Despite the recession, for some young professional women there’s never been a better time to climb the ladder, say insiders.

“From an employer point of view, we’re getting asked to look at gender balance at lot more, especially in traditionally male-dominated professions like IT, science and engineering,” says Trayc Keevans, director of inward investment at Morgan McKinley, a global recruitment consultancy based in Cork.

“As a result, females looking at careers in those areas are well placed to progress [quickly].”

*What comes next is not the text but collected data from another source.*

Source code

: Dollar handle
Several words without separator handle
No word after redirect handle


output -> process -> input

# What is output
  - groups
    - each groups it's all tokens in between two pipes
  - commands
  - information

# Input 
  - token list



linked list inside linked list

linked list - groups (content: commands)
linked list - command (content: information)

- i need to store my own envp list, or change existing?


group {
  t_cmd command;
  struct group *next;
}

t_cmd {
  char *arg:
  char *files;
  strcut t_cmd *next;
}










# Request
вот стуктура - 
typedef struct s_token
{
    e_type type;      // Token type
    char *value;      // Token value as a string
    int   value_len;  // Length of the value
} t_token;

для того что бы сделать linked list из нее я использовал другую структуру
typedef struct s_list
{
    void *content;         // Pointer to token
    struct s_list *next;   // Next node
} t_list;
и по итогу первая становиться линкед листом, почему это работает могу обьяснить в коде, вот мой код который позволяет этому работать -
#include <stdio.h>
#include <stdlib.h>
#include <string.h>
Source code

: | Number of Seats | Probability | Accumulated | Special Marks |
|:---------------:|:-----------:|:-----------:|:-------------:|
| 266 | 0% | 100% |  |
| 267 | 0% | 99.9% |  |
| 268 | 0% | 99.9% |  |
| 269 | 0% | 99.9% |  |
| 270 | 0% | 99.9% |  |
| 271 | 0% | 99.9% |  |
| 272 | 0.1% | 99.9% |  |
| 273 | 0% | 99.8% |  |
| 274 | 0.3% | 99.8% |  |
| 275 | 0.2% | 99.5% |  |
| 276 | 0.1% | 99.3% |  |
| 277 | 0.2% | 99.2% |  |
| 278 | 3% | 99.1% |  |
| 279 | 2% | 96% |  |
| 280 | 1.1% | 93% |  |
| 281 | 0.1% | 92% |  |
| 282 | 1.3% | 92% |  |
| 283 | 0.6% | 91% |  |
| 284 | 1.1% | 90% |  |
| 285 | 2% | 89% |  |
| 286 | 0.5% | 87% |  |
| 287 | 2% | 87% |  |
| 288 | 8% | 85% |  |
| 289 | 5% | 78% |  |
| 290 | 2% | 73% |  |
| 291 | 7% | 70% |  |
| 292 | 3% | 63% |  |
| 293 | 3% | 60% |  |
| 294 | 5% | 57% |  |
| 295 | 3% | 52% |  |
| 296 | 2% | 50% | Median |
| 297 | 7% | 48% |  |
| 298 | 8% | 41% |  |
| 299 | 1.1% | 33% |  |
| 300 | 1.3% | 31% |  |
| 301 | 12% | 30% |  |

“Our 20-something female clients are more focused and confident than ever before,” she says. “They’re seeing women like [Facebook CEO and author of Lean In: Women, Work and the Will to Lead] Sheryl Sandberg and Glanbia managing director, Siobhan Talbot, pictured right, excelling in their careers, and leaning in more themselves.”

Country singer McHugh, who’s originally from Glasgow, says, “Music is very much a male-dominated industry. As a woman, you have to work ten times harder to get the same degree of respect. I think it helps to know what your goals are. After that, you just have to work hard to achieve them.

“I’m a very family-oriented person, and hope to have a family of my own one day.

“In the meantime, my ultimate goal is to have a stadium tour.”

Even overachieving Lawrence says she can’t wait to move off centre stage and start a family.

“I do feel like the reason I was put on this Earth is to be a mother,” says the starlet, who’s dating British actor, Nicholas Hoult, “which is why it’s funny for me to end up with such an overwhelming career.

“Ever since I was a baby, I was always playing house.”

Fionnuala Darcy says: “Some women do feel the pressure to ‘have it all’.

“For some, the cost can be very high — finding themselves in a race against their biological clock, for example.”

“The one thing that celebrities like Lawrence and Lena Dunham have in common is a deep sense of self-worth,” she says.

“Win or lose, they are true to themselves.”

“For 20-something women here, the pressure is not to be successful, but to be happy with what you have to offer.”

WELL-KNOWN ROLE MODELS

Three twenty-something Irish role models who have made their mark:

¦ ‘Bray Bomber’ Katie Taylor (27) made history when she became the first Irish woman to win boxing gold, at the 2012 Summer Olympics in London, later describing the feat as “better than all my wildest dreams.”

¦ Magdalene survivors’ advocate, Maeve O’Rourke (26), from Dublin — who, in 2011, brought the group’s case before the UN Human Rights Council, as a law student — was last year named ‘pro bono lawyer of the year’ at the Family Law Awards in London.

¦ Dublin woman Laura Whit-more (28) beat off competition from 3,000 hopefuls to land her dream job as a presenter on MTV, in 2008. More recently, she replaced Caroline Flack as the host of I’m a Celebrity … Get Me Out of Here! Now.